Leaving noxious weeds unchecked along the Rocky Mountain Front could cost counties there $415,000 a year in lost livestock production.

A survey of land managers along the Rocky Mountain Front estimates that more than $1 million was spent last year to fight noxious weeds but concludes that more is needed.

The survey released Wednesday was commissioned by The Wilderness Society on behalf of the Coalition to Protect the Rocky Mountain Front. It questioned 10 different federal, state, local and non-governmental agencies that manage land on or near some 2 million acres where the Rocky Mountains meet the Great Plains.

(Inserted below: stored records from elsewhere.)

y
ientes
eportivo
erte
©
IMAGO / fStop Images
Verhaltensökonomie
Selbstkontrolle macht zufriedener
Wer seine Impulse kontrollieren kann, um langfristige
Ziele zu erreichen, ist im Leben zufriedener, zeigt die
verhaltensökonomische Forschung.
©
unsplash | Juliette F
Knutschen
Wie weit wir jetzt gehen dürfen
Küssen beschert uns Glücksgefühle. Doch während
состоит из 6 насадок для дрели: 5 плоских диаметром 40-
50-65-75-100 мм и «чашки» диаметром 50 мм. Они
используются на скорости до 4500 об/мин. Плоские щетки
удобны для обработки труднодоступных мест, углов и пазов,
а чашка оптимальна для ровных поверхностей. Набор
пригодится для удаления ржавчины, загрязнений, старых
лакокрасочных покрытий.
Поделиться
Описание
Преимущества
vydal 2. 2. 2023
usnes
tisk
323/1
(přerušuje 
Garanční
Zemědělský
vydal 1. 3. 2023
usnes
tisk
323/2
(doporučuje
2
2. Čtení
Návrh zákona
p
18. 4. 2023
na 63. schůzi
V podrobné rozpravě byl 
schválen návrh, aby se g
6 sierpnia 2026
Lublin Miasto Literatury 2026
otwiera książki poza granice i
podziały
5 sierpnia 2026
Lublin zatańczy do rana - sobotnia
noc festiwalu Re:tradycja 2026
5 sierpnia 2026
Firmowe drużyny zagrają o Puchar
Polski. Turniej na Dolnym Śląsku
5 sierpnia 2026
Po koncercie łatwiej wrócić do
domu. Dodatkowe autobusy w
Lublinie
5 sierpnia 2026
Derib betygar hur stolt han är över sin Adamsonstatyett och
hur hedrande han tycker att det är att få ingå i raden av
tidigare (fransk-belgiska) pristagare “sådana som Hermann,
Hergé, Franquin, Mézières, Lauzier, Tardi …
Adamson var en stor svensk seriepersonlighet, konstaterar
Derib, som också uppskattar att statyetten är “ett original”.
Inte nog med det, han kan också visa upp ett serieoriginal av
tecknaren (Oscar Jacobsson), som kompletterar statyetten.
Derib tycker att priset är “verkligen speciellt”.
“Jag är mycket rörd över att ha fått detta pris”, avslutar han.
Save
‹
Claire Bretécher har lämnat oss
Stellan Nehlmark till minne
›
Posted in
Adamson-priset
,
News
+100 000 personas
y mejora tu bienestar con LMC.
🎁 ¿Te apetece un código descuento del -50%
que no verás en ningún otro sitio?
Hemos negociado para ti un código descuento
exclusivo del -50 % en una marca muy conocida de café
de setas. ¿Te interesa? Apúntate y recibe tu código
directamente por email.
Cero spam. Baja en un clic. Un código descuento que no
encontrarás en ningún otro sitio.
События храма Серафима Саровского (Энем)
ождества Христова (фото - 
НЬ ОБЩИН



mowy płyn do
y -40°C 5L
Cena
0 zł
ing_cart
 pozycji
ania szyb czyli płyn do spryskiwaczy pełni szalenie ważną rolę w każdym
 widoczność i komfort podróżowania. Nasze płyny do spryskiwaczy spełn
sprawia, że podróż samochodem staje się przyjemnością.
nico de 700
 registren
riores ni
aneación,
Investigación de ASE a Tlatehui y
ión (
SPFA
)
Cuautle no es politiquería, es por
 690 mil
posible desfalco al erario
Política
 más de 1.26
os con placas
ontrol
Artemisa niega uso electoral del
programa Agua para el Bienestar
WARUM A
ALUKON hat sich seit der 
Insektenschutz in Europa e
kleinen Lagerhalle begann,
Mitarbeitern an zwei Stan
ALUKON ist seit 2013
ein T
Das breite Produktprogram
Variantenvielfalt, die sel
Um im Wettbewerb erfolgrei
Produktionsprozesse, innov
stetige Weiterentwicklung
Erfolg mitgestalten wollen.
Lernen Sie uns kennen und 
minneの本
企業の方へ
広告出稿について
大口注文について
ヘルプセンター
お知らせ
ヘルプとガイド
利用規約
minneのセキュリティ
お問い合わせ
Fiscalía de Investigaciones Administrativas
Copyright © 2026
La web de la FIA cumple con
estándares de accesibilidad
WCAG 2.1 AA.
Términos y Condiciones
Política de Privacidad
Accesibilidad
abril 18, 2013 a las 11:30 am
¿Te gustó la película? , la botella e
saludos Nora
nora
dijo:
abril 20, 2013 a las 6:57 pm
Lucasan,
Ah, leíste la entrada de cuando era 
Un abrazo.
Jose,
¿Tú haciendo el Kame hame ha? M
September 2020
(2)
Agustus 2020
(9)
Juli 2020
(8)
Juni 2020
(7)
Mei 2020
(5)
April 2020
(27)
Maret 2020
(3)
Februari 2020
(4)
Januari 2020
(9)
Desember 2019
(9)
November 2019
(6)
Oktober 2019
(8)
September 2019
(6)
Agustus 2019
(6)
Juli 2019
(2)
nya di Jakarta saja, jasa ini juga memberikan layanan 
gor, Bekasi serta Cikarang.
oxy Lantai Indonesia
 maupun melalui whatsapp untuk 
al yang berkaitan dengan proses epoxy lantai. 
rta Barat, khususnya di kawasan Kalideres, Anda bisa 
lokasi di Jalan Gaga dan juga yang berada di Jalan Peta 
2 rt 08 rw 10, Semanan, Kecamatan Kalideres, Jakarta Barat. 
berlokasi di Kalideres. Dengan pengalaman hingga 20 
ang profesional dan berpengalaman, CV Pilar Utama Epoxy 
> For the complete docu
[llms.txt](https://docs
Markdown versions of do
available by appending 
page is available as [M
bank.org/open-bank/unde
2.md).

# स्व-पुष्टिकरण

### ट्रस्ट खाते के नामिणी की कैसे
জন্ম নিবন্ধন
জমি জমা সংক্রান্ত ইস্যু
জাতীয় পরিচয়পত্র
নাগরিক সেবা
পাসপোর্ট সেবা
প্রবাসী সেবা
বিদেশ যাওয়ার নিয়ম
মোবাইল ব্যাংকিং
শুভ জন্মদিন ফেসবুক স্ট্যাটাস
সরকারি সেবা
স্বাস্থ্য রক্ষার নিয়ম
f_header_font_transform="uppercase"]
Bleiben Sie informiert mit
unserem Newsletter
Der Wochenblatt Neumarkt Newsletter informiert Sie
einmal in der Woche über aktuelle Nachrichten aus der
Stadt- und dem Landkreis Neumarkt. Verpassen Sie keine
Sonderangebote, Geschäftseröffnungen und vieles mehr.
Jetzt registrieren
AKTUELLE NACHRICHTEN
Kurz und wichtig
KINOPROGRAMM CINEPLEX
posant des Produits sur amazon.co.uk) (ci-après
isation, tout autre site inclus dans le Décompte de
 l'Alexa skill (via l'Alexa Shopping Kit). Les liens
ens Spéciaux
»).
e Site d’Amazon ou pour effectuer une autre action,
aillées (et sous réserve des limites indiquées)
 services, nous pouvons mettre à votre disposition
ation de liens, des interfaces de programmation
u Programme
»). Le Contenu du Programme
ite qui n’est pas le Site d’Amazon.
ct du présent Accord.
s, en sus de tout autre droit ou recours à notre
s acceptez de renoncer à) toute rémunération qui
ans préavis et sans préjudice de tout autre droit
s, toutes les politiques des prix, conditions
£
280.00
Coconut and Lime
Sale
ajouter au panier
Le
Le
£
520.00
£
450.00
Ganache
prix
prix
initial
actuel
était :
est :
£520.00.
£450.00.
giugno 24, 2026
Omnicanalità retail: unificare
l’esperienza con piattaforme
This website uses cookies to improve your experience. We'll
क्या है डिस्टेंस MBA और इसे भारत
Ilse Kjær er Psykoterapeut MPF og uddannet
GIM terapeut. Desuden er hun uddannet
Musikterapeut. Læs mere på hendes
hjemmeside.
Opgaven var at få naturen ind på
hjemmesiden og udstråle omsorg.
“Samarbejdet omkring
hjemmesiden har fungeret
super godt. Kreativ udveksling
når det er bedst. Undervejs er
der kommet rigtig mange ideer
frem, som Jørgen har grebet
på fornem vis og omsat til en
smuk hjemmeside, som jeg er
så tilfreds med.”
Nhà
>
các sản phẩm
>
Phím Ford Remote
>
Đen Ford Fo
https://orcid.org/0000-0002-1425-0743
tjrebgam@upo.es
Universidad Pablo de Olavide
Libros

Nine of the 10 agencies told surveyors that their budgets aren’t large enough to do all they need to control the spread of the weeds.

They say they more work is needed in mapping existing weed infestations and locating new ones, documenting the effectiveness of treatments and sharing information.

“We hope Congress would designate a noxious weed management area across 400,000 acres on the Rocky Mountain Front,” said Jennifer Ferenstein of the Wilderness Society, part of the coalition of groups working on legislation to protect that landscape. “Our hope is to drive the Forest Service and BLM (Bureau of Land Management) in the right direction a little bit quicker than they’re going right now. We want to have Congress tell the Forest Service to come up with a comprehensive strategy within a year.”

The Rocky Mountain Front Heritage Act includes a section specifically dedicated to fighting weeds like leafy spurge, spotted knapweed and other invaders. A survey of local, state and federal land managers in the area found those agencies already spend $1.1 million a year on weeds, but need about $1.9 million to fulfill their existing missions.

“The Rocky Mountain Front is in a unique position,” said Paul Wick, Teton County’s weed district coordinator. “Weeds have not totally taken over this environment. We have a real opportunity to keep them under control from a state and regional perspective.”

The proposed act hasn’t been introduced in Congress yet. Its supporters hope to get it introduced by one of Montana’s congressional delegation this year.

The groups released their “weed economics” report and survey late Wednesday morning.